Text provided:
The wide range of colors and forms exhibited by roses is the result of their ability to cross-pollinate freely, both in the wild and in cultivation. Complex hybridizing over thousands of years, along with the poor record keeping and once-secretive practices of hybridizers, has made it difficult to establish the lineage of many roses. As a result, their classification sometimes stymies even the experts.
All roses belong to the genus Rosa, of which there are some two hundred species and many thousands of hybrid varieties. Hybrids do not belong to a particular species and thus lack conventional botanical names; instead, they are identified by the variety names their hybridizers have assigned to them.
To help simplify matters, the American Rose Society has arranged all roses under two broad categories: old garden roses and modern roses. Old garden roses belong to classes that existed before 1867, the year the first hybrid tea was introduced. Modern roses consist of hybrid teas and other classes created after 1867.

Material provided:
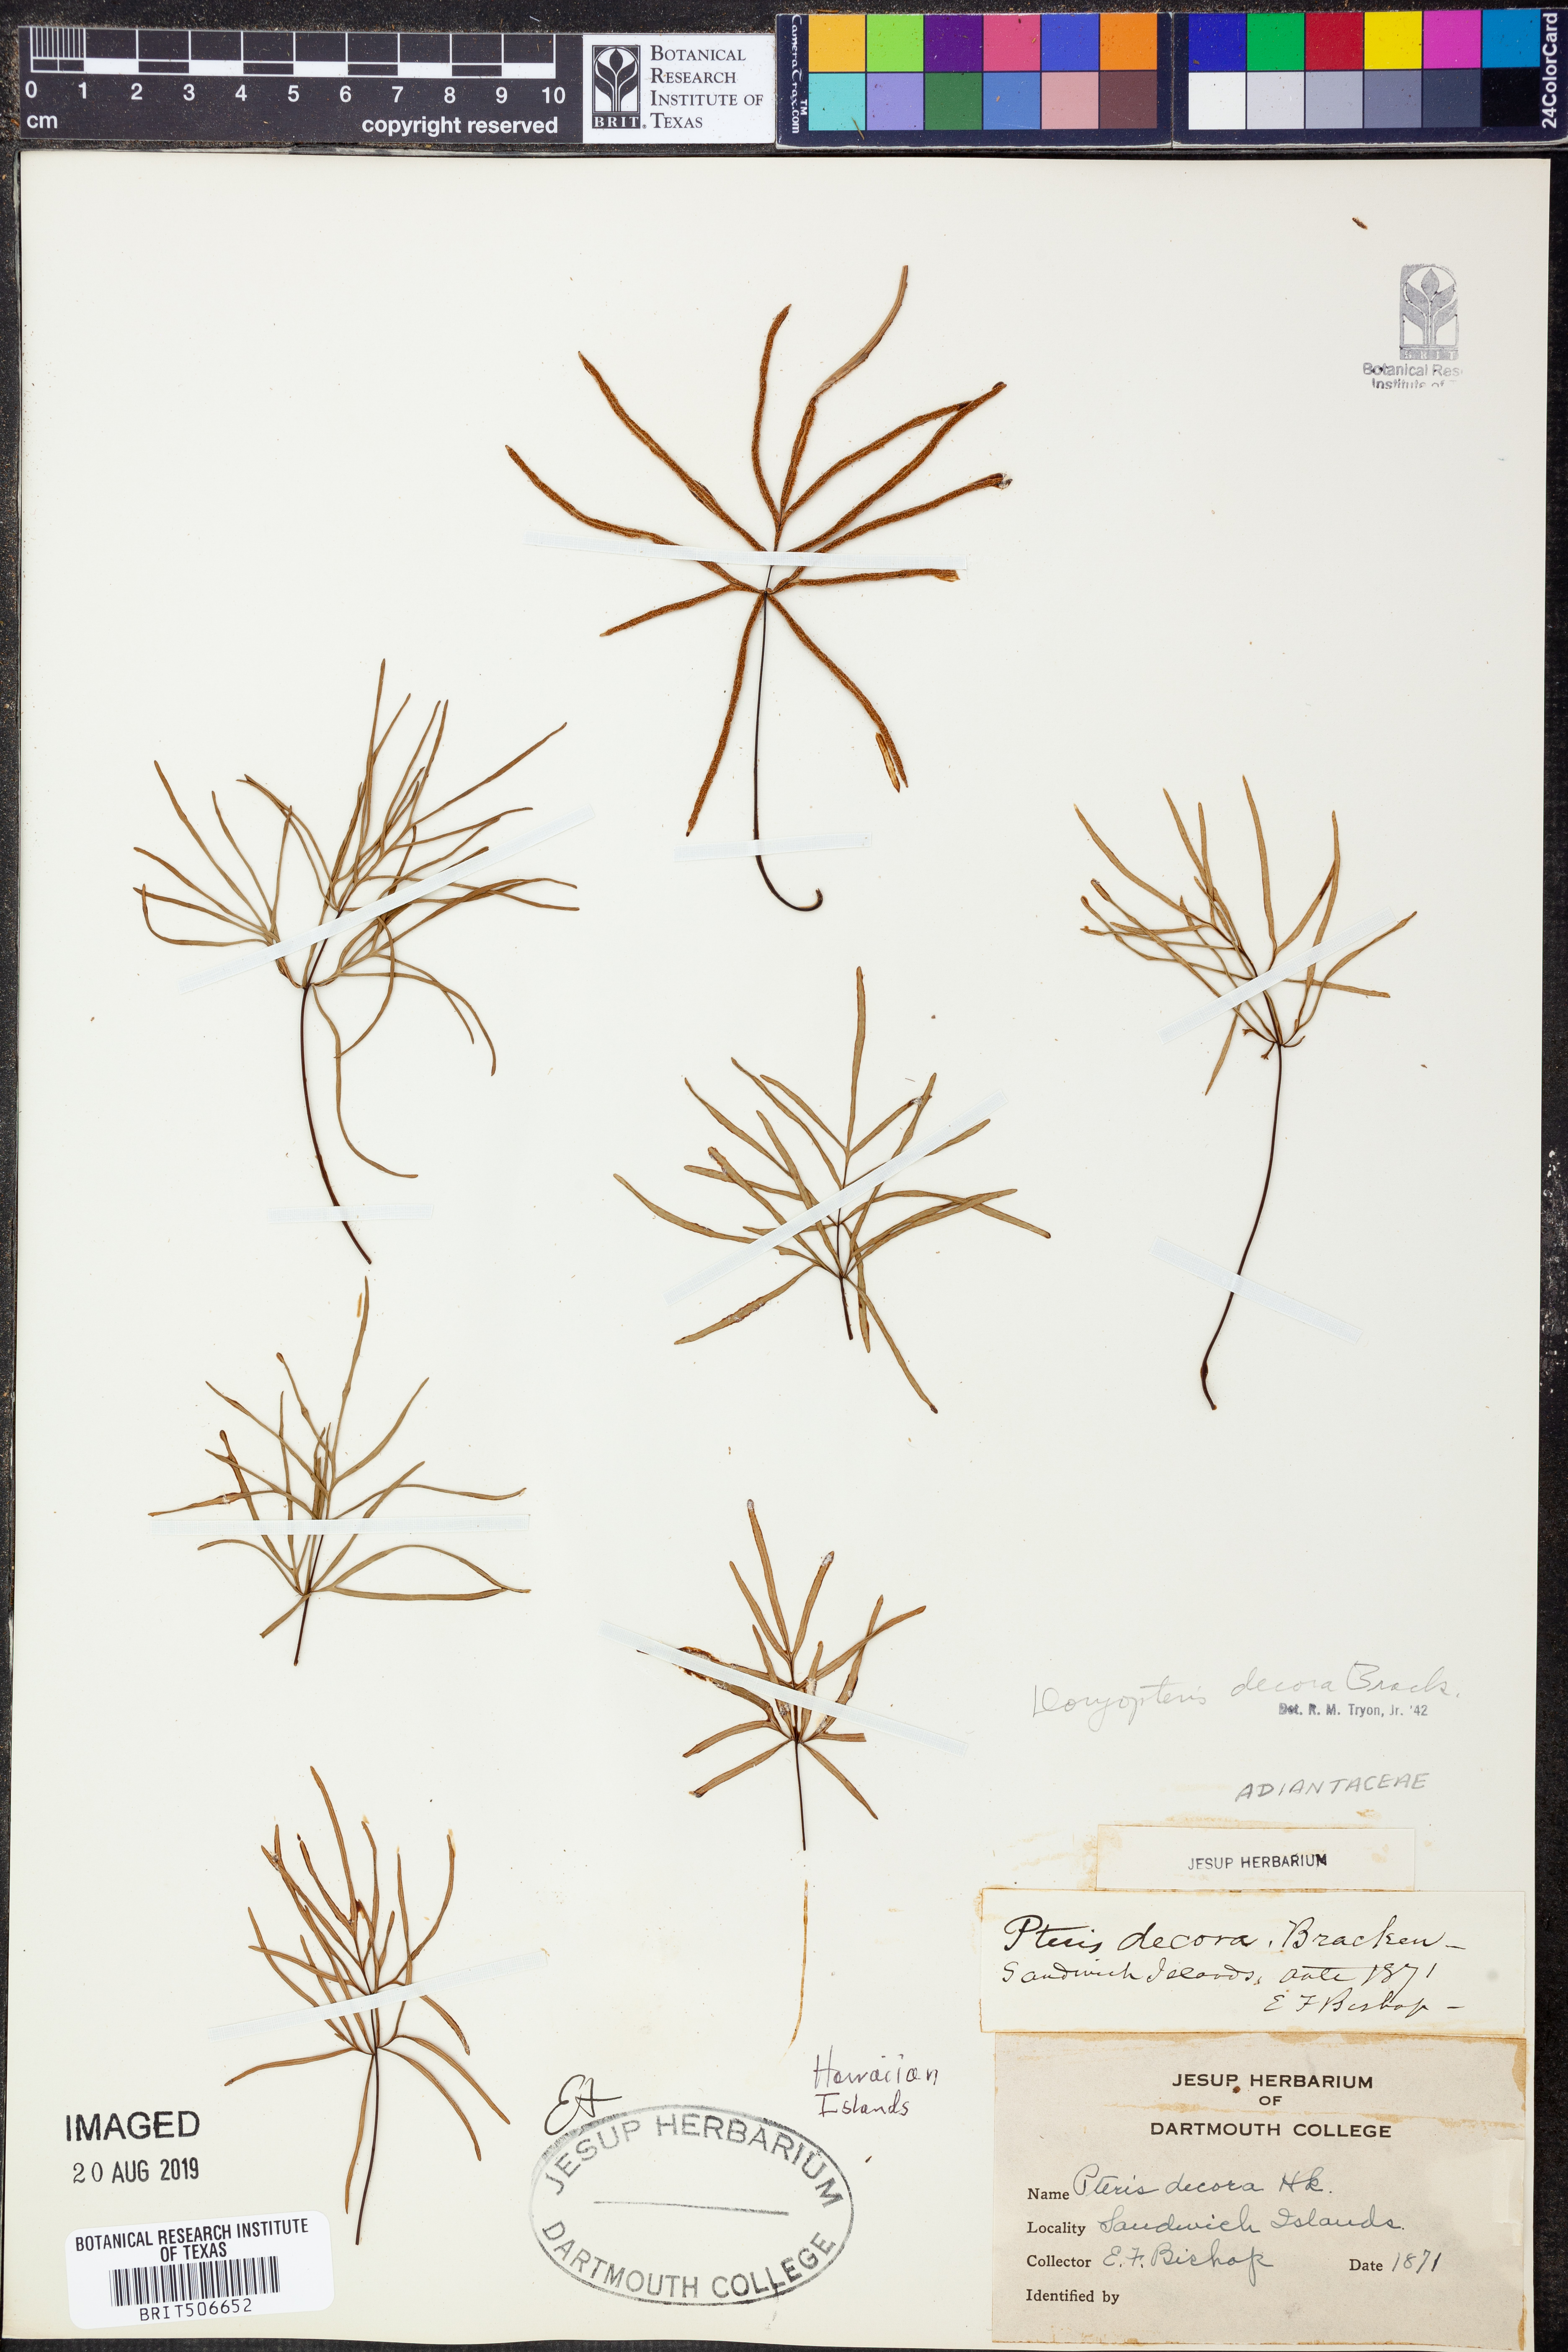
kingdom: Plantae
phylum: Tracheophyta
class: Polypodiopsida
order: Polypodiales
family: Pteridaceae
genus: Doryopteris
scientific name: Doryopteris decora
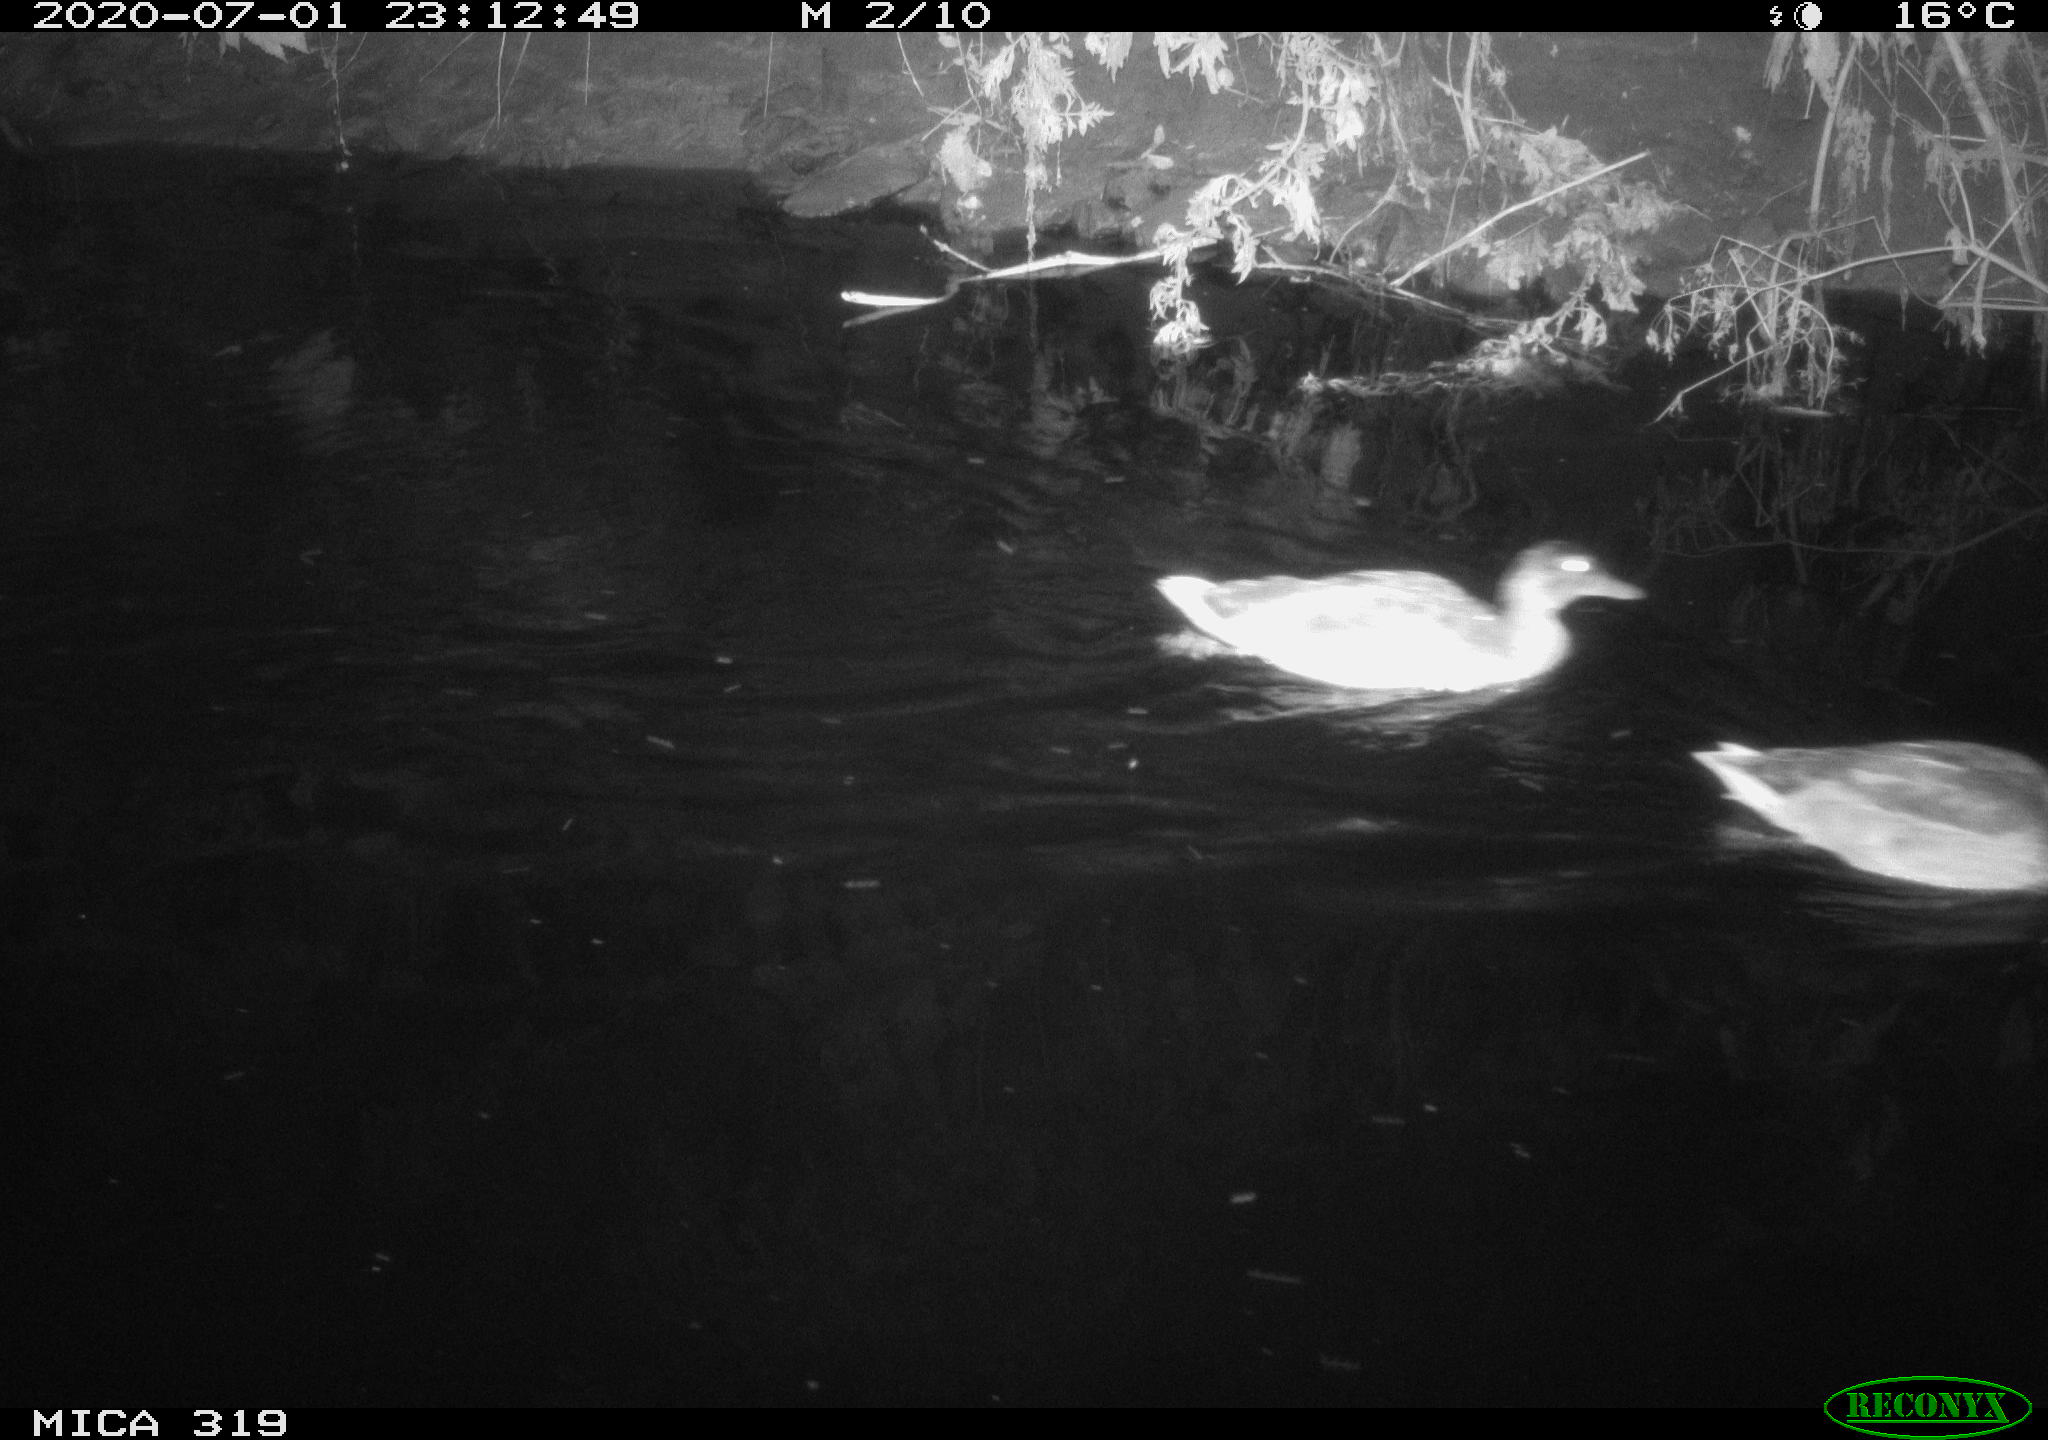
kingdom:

Questions:
A – Update the part of the rose text that opens with the words containing "The wide range" and closes with "assigned to them.", changing "hybridizers" to "breeders" throughout.
B – Using the rose text, answer these questions:
(i) Roughly how many species belong to the genus Rosa?
(ii) In what year was the first hybrid tea introduced?
(iii) Which organization sorted all roses into two broad categories?

Answers to the problems:
A –
The wide range of colors and forms exhibited by roses is the result of their ability to cross-pollinate freely, both in the wild and in cultivation. Complex hybridizing over thousands of years, along with the poor record keeping and once-secretive practices of breeders, has made it difficult to establish the lineage of many roses. As a result, their classification sometimes stymies even the experts.
All roses belong to the genus Rosa, of which there are some two hundred species and many thousands of hybrid varieties. Hybrids do not belong to a particular species and thus lack conventional botanical names; instead, they are identified by the variety names their breeders have assigned to them.

B –
(i) Some two hundred.
(ii) 1867.
(iii) The American Rose Society.